Return the following from the records below: each line, word for word, starting with the line that contains "right knee: (120, 161)" and going on through the line that contains "left shoulder: (109, 152)", with nothing outside that range.

(INPUT FOR THIS TASK)

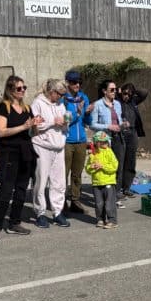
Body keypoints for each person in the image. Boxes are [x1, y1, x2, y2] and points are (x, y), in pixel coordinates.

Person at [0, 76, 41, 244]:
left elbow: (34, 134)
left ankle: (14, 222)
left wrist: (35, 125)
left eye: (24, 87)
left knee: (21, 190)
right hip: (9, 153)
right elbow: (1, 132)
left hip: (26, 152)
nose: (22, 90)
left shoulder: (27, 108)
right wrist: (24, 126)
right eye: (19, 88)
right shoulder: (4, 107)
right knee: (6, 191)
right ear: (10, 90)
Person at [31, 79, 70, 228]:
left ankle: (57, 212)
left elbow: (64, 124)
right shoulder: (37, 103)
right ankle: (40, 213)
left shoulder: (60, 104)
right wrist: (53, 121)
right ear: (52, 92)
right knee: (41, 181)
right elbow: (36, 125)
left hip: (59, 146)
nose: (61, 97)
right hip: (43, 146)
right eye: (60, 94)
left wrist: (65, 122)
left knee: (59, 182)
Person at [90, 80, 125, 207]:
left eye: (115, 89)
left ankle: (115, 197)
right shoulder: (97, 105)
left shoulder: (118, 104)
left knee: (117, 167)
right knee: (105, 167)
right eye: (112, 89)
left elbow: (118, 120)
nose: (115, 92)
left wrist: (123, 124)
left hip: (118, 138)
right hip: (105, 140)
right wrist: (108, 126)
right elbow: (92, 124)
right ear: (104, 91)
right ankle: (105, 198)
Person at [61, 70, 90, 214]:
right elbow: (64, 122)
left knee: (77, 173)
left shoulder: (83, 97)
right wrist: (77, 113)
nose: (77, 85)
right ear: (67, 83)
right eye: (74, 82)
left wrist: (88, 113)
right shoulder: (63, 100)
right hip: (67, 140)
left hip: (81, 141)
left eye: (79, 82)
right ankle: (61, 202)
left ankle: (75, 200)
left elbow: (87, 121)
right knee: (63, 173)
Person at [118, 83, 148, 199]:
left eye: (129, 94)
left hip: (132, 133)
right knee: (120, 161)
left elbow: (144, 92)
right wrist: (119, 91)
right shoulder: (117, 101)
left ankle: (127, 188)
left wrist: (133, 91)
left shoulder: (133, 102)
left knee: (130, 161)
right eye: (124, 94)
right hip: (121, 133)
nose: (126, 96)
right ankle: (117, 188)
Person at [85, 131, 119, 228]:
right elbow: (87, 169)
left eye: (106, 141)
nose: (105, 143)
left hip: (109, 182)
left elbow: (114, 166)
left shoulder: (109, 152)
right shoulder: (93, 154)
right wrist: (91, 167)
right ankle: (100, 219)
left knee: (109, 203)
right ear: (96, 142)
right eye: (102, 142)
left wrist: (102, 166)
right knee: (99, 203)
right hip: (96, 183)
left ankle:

(End INPUT FOR THIS TASK)

→ **ANSWER AREA**:
right knee: (120, 161)
left elbow: (144, 92)
right wrist: (119, 91)
right shoulder: (117, 101)
left ankle: (127, 188)
left wrist: (133, 91)
left shoulder: (133, 102)
left knee: (130, 161)
right eye: (124, 94)
right hip: (121, 133)
nose: (126, 96)
right ankle: (117, 188)
Person at [85, 131, 119, 228]:
right elbow: (87, 169)
left eye: (106, 141)
nose: (105, 143)
left hip: (109, 182)
left elbow: (114, 166)
left shoulder: (109, 152)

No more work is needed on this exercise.